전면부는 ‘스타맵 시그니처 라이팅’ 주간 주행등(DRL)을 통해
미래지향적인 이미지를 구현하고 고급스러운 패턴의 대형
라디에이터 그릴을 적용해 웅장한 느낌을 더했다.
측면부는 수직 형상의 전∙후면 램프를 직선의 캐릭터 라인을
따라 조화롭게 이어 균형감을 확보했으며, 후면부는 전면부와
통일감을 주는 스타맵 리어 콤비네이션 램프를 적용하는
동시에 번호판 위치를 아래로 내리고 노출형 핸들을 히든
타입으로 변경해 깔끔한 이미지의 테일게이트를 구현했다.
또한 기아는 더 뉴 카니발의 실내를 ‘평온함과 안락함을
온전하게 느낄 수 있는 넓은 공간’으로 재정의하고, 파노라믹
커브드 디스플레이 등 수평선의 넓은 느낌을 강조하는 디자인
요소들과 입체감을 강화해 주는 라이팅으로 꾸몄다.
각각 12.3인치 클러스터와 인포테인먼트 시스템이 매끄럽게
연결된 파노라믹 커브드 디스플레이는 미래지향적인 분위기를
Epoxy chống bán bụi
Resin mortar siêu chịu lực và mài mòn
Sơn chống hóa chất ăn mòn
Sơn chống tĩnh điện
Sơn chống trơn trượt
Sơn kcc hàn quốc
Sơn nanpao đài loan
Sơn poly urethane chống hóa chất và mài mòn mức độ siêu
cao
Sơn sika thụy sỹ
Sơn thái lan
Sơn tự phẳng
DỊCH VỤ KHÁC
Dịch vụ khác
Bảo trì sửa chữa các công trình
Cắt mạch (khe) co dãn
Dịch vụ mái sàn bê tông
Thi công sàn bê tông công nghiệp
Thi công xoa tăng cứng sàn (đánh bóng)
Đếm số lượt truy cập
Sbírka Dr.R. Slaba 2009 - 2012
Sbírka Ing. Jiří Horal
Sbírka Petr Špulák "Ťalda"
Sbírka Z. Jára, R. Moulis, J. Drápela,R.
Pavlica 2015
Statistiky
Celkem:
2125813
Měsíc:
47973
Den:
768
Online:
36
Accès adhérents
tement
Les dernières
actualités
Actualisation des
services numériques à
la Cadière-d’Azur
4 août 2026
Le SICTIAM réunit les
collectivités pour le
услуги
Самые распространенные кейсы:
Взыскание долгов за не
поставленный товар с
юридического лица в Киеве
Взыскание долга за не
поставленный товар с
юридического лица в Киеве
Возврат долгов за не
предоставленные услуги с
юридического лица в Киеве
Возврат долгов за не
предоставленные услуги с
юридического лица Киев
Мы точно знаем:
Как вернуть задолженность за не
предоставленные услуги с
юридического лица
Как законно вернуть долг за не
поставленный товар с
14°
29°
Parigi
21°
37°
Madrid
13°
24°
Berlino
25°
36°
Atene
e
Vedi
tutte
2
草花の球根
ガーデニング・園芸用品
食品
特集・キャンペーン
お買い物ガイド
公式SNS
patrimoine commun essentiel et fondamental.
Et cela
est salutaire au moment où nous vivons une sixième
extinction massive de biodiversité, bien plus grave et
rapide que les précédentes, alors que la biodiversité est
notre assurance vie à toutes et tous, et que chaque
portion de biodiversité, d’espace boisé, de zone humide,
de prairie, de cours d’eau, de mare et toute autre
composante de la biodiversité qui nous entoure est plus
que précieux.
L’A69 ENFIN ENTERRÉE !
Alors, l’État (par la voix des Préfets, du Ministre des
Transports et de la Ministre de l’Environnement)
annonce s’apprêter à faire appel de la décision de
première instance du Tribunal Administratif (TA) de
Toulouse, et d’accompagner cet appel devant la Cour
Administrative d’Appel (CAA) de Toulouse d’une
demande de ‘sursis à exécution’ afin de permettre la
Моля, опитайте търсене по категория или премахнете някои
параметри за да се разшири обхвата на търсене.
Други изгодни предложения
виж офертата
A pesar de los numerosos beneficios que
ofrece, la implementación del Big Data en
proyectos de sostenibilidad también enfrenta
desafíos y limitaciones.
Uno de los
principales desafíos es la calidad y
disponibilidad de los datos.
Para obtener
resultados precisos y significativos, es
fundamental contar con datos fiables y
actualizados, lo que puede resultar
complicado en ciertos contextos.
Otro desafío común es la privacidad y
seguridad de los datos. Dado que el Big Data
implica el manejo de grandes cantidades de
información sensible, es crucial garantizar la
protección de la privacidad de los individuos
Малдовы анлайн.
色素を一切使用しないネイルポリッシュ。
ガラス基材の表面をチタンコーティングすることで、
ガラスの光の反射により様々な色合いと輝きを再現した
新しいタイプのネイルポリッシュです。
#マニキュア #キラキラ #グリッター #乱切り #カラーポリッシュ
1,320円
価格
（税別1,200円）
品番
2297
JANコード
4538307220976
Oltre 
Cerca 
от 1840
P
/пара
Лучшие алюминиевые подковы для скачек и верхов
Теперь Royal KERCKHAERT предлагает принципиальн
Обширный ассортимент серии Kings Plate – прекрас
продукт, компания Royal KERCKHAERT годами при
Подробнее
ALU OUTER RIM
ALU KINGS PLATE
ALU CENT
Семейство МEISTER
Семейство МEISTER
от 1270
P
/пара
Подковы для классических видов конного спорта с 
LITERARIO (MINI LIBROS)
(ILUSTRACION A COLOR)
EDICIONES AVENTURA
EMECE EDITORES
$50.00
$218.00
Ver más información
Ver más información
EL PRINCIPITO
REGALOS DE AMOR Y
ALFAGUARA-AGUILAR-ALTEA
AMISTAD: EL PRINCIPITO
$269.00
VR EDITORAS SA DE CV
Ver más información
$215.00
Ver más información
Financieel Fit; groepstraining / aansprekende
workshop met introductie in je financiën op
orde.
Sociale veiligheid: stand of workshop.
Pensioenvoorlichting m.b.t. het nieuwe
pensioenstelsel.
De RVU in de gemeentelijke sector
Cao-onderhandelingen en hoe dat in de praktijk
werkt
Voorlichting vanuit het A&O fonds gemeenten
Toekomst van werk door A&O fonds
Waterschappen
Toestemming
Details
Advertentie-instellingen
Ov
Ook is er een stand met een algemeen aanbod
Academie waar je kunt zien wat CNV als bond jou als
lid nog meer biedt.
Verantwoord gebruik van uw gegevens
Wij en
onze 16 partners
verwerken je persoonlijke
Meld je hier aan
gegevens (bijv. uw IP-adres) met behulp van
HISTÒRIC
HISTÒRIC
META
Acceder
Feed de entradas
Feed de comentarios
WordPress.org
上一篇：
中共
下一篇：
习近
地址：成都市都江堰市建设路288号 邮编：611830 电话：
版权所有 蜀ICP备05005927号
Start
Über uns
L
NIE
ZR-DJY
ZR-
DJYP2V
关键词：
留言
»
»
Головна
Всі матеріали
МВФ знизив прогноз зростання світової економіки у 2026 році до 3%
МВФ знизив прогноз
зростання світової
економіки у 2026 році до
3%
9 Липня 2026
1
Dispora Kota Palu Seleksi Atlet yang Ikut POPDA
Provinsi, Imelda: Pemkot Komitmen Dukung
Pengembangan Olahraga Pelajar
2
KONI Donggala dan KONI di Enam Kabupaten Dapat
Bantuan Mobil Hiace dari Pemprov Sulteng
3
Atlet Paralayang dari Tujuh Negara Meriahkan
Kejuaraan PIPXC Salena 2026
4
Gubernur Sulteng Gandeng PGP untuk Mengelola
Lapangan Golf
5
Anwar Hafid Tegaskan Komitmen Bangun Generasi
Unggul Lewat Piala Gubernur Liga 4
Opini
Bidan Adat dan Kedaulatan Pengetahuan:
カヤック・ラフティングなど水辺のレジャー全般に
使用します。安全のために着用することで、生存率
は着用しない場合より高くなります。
-----
● **Directive**
Reproduce verbatim the stretch of lines from the start of the records through the line containing "Le SICTIAM réunit les".

● **Task output**
전면부는 ‘스타맵 시그니처 라이팅’ 주간 주행등(DRL)을 통해
미래지향적인 이미지를 구현하고 고급스러운 패턴의 대형
라디에이터 그릴을 적용해 웅장한 느낌을 더했다.
측면부는 수직 형상의 전∙후면 램프를 직선의 캐릭터 라인을
따라 조화롭게 이어 균형감을 확보했으며, 후면부는 전면부와
통일감을 주는 스타맵 리어 콤비네이션 램프를 적용하는
동시에 번호판 위치를 아래로 내리고 노출형 핸들을 히든
타입으로 변경해 깔끔한 이미지의 테일게이트를 구현했다.
또한 기아는 더 뉴 카니발의 실내를 ‘평온함과 안락함을
온전하게 느낄 수 있는 넓은 공간’으로 재정의하고, 파노라믹
커브드 디스플레이 등 수평선의 넓은 느낌을 강조하는 디자인
요소들과 입체감을 강화해 주는 라이팅으로 꾸몄다.
각각 12.3인치 클러스터와 인포테인먼트 시스템이 매끄럽게
연결된 파노라믹 커브드 디스플레이는 미래지향적인 분위기를
Epoxy chống bán bụi
Resin mortar siêu chịu lực và mài mòn
Sơn chống hóa chất ăn mòn
Sơn chống tĩnh điện
Sơn chống trơn trượt
Sơn kcc hàn quốc
Sơn nanpao đài loan
Sơn poly urethane chống hóa chất và mài mòn mức độ siêu
cao
Sơn sika thụy sỹ
Sơn thái lan
Sơn tự phẳng
DỊCH VỤ KHÁC
Dịch vụ khác
Bảo trì sửa chữa các công trình
Cắt mạch (khe) co dãn
Dịch vụ mái sàn bê tông
Thi công sàn bê tông công nghiệp
Thi công xoa tăng cứng sàn (đánh bóng)
Đếm số lượt truy cập
Sbírka Dr.R. Slaba 2009 - 2012
Sbírka Ing. Jiří Horal
Sbírka Petr Špulák "Ťalda"
Sbírka Z. Jára, R. Moulis, J. Drápela,R.
Pavlica 2015
Statistiky
Celkem:
2125813
Měsíc:
47973
Den:
768
Online:
36
Accès adhérents
tement
Les dernières
actualités
Actualisation des
services numériques à
la Cadière-d’Azur
4 août 2026
Le SICTIAM réunit les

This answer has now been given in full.